Beginning where most disaster movies end – with cities ruined and civilisation in utter disarray – XCOM: Chimera Squad is about the horrifying aftermath of an alien invasion. Our heroic band of scientists and soldiers may have defeated the extraterrestrial conquerors at the end of acclaimed strategy sequel XCOM 2, but the world they won back is barely functioning. One squad member mentions that he’s from Canada before acknowledging that this was when such a thing existed. A mission briefing notes that hard cash is the only currency after the implosion of the global financial system.

To complicate things further, the aliens are still here. The stranded remnants of the invasion force are trying their best to assimilate into human society, with varying degrees of success. And even the very notion of humanity is in flux thanks to the widespread creation of human-alien hybrids during the occupation.





More finessed battles … XCOM Chimera Squad



More finessed battles … XCOM Chimera Squad

Chimera Squad takes place in City 31, which is not unlike the Los Angeles depicted in 1980s sci-fi franchise Alien Nation. In an experiment in integration, humans and aliens live alongside each other – and the city’s police force has to reflect the multi-species make-up of the people it’s protecting.
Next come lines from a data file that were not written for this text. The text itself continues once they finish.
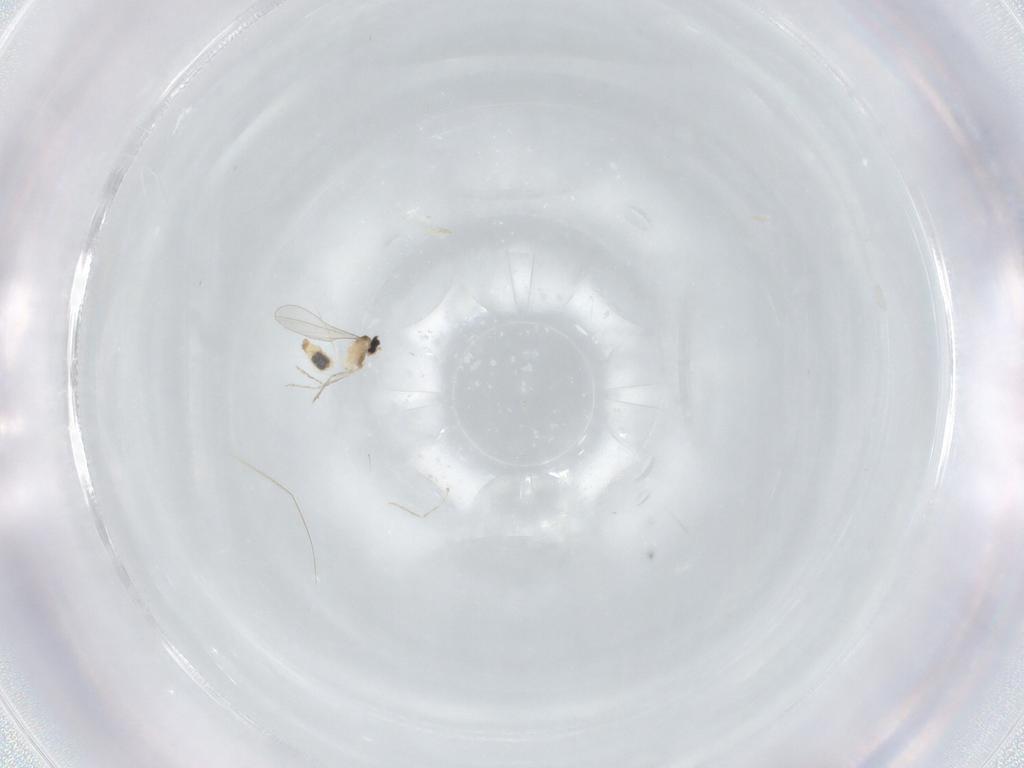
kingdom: Animalia
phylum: Arthropoda
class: Insecta
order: Diptera
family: Cecidomyiidae
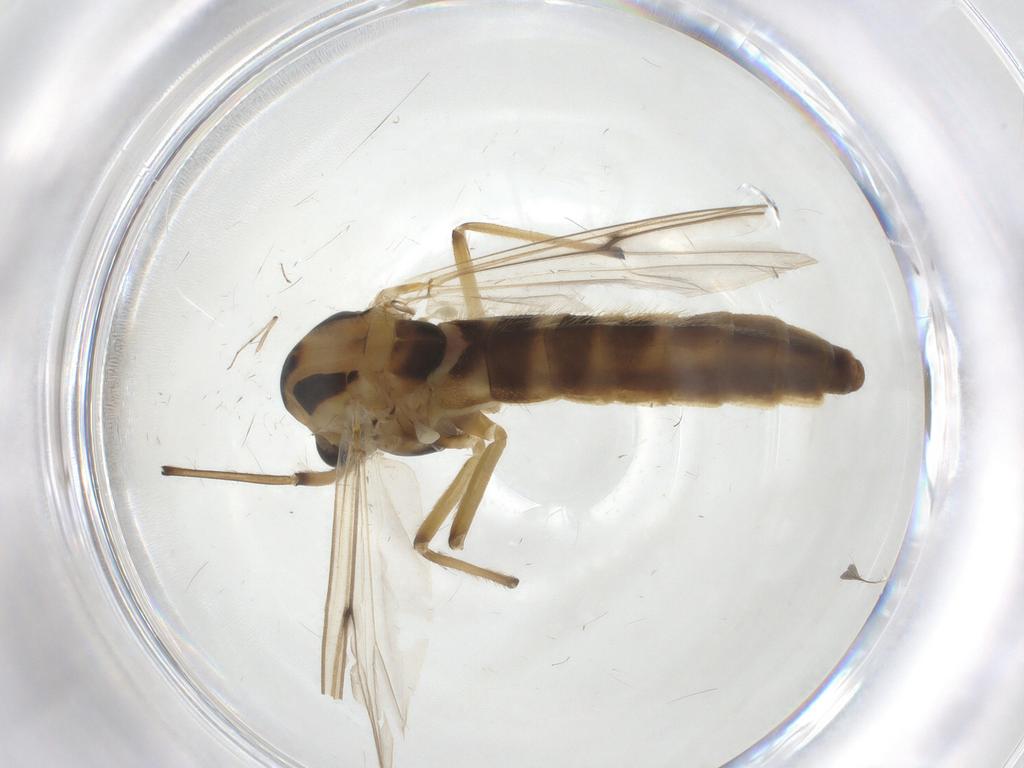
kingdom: Animalia
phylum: Arthropoda
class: Insecta
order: Diptera
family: Chironomidae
Players must command a squad of human, alien and hybrid law enforcers, harnessing their various abilities to tackle a new threat to the city’s uneasy peace.
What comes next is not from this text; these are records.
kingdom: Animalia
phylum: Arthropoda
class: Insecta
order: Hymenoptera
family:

Lizard woman Torque can lash out her tongue and yank enemies from across the map; Axiom the Muton can race up to foes and pound them into meat with his fists; and Verge, a former Thin Man (the infiltration arm of the alien’s invasion force), can access enemies’ minds and control them like puppets. After years of being tormented by these abilities in previous XCOM games, it’s wonderfully cathartic to finally use them for yourself.

Then again, not much else has really changed. In essence, Chimera Squad is XCOM 2 with some genetic splicing. The base building is gone, although you’re still tasked with researching weaponry and training recruits in between fights, and the scope is limited to a single city rather than the whole planet. But now you have a permanent crew of unique characters, and battles are smaller and more finessed.

Rather than attacking with your team then waiting with fingers crossed for the computer to have its go, in Chimera Squad you can see the order in which each combatant will make their move. This allows you to focus assaults on the enemy who will attack next, and even change the turn order with special moves. It’s satisfying to work your way through a room, methodically picking off the most urgent threats, although it does tend to make the game a little easier than its predecessor.

Perhaps the most radical change is the introduction of a team of superheroes with unique abilities; battles can play out very differently accordingly to which squad members you select. The flipside is that, unlike in XCOM 2, the characters cannot die. If they bleed out, you’re simply sent back to the last save. This takes away some of the tension of the previous games, all those times spent agonising over whether to press on or replay a lengthy level because one of your squad bought it at the end. Still, the little snippets of characterisation are welcome in what can be a clinical genre – although the developers could have gone further, perhaps adding crew-specific missions as in Mass Effect 2, or something akin to Fire Emblem’s relationship building.

XCOM: Chimera Squad is essentially the Agents of Shield to XCOM 2’s Avengers. It gently plays with the formula, and tells the peripheral stories of a much wider world on a much tighter budget and with much smaller stakes. In other words, it’s XCOM but chilled – and, in these desperate times, that’s just fine.